Statcast is slated for further improvements in the near future via Amazon Web Services, as Major League Baseball (MLB) has chosen AWS as its official provider for machine learning, artificial intelligence and deep learning workloads to upgrade experiences both on the field and off.
In extending its long-standing relationship, MLB will use AWS machine learning services to continue development of Statcast—the tracking technology that runs on AWS to analyze player performance for every game—and develop new technologies to support MLB clubs in driving innovative fan experiences and engagement across all 30 Major League ballparks.
In addition, MLB will work with the Amazon ML Solutions Lab to amplify game statistical data integrations within broadcasts, including MLB Network, and live digital distribution, such as MLB.com and the MLB At Bat app, using machine learning, creating more personalized viewer experiences tailored for each market and geographic region. In short: MLB and AWS will take the flood of data currently collected both on and off the field and attempt to organize it into a structure that produces actionable data.
“Incorporating machine learning into our systems and practices is a great way to take understanding of the game to a whole new level for our fans and the 30 clubs,” said Jason Gaedtke, Chief Technology Officer at Major League Baseball. “We chose AWS because of their strength, depth, and proven expertise in delivering machine learning services and are looking forward to working with the Amazon ML Solutions Lab on a number of exciting projects, including detecting and automating key events, as well as creating new opportunities to share never-before-seen metrics.”
AWS’s broad range of cloud-based machine learning services will enable MLB to eliminate the manual, time-intensive processes associated with record keeping and statistics, such as scorekeeping, capturing game notes, and classifying pitches. By using Amazon SageMaker, MLB is empowering its developers and data scientists to automate these tasks as they learn to quickly and easily build, train, and deploy machine learning models at scale.

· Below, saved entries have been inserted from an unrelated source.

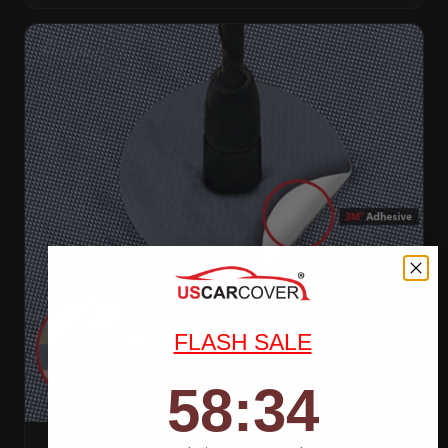
FLASH SALE
58
:
Countdown ends in:
32
58
:
32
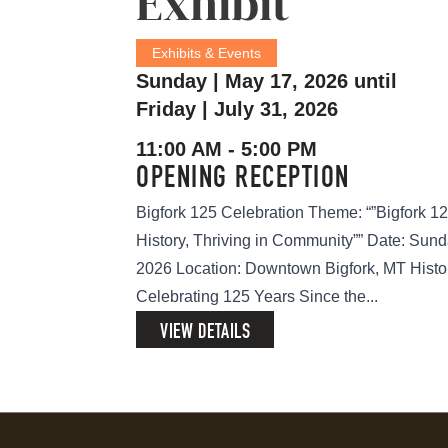
Exhibit
Exhibits & Events
Sunday | May 17, 2026 until
Friday | July 31, 2026
11:00 AM - 5:00 PM
OPENING RECEPTION
Bigfork 125 Celebration Theme: “”Bigfork 12
History, Thriving in Community”” Date: Sund
2026 Location: Downtown Bigfork, MT Histo
Celebrating 125 Years Since the...
VIEW DETAILS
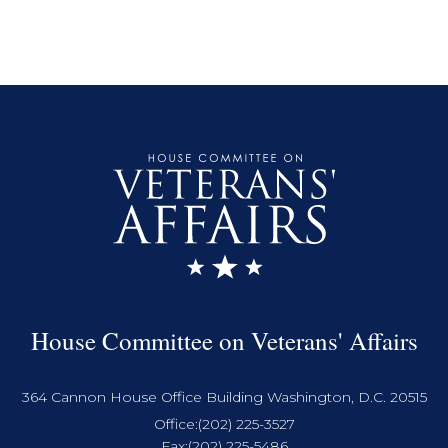
House Committee on Veterans' Affairs
364 Cannon House Office Building Washington, D.C. 20515
Office:
(202) 225-3527
Fax:
(202) 225-5486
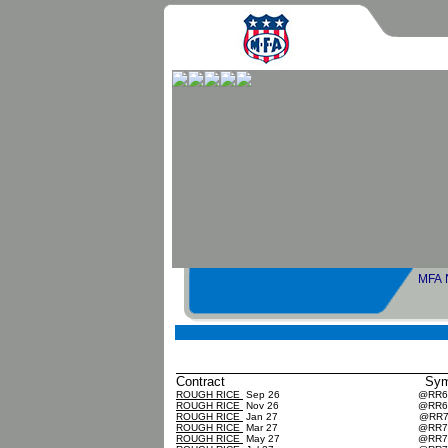
MFA No
Sher
Contract
Sy
ROUGH RICE
Sep 26
@RR
ROUGH RICE
Nov 26
@RR
ROUGH RICE
Jan 27
@RR
ROUGH RICE
Mar 27
@RR
ROUGH RICE
May 27
@RR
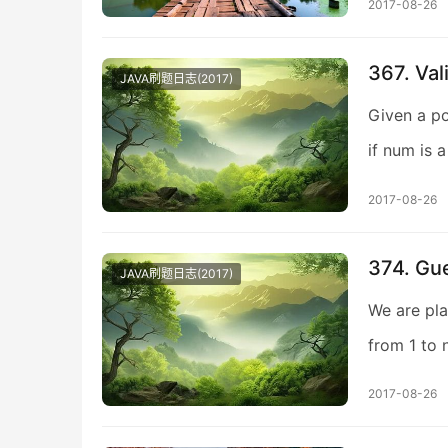
2017-08-26
367. Val
JAVA刷题日志(2017)
Given a po
if num is 
2017-08-26
374. Gu
JAVA刷题日志(2017)
We are pla
from 1 to 
2017-08-26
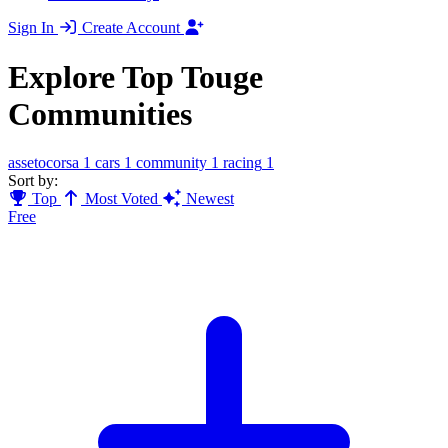
Sign In
Create Account
Explore Top Touge
Communities
assetocorsa
1
cars
1
community
1
racing
1
Sort by:
Top
Most Voted
Newest
Free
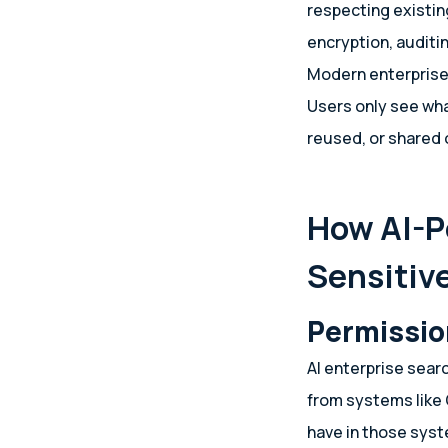
respecting existin
encryption, auditi
Modern enterprise 
Users only see wha
reused, or shared
How AI-P
Sensitiv
Permissio
AI enterprise sear
from systems like 
have in those sys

For example, MLB and Amazon ML Solutions Lab are using Amazon SageMaker to test how well they can accurately predict pitches by evaluating the pitcher, batter, catcher, and situation to predict the type and location of the next pitch. MLB also intends to leverage Amazon SageMaker and the natural language processing service Amazon Comprehend to build a language model that would create scripts for live games in the tone and style of iconic announcers to capture that distinct broadcast essence baseball fans know and revere.
“MLB has been collecting statistical data on its players and clubs for decades, and turned to AWS in 2015 to take its game-day stats to the next level so that fans can dig deeper into advanced metrics that ultimately enhance enjoyment of the game,” said Mike Clayville, Vice President, Worldwide Commercial Sales at AWS. “AWS has the broadest and deepest portfolio of cloud services with the best security and proven operational expertise, which is why MLB chose to work with the world’s leading cloud to build, run, and enhance Statcast. We are excited to work with MLB as they continue their journey in the cloud, leveraging AWS machine learning services to capture previously immeasurable aspects of the gameand find new ways to enhance the fan engagement model for baseball.”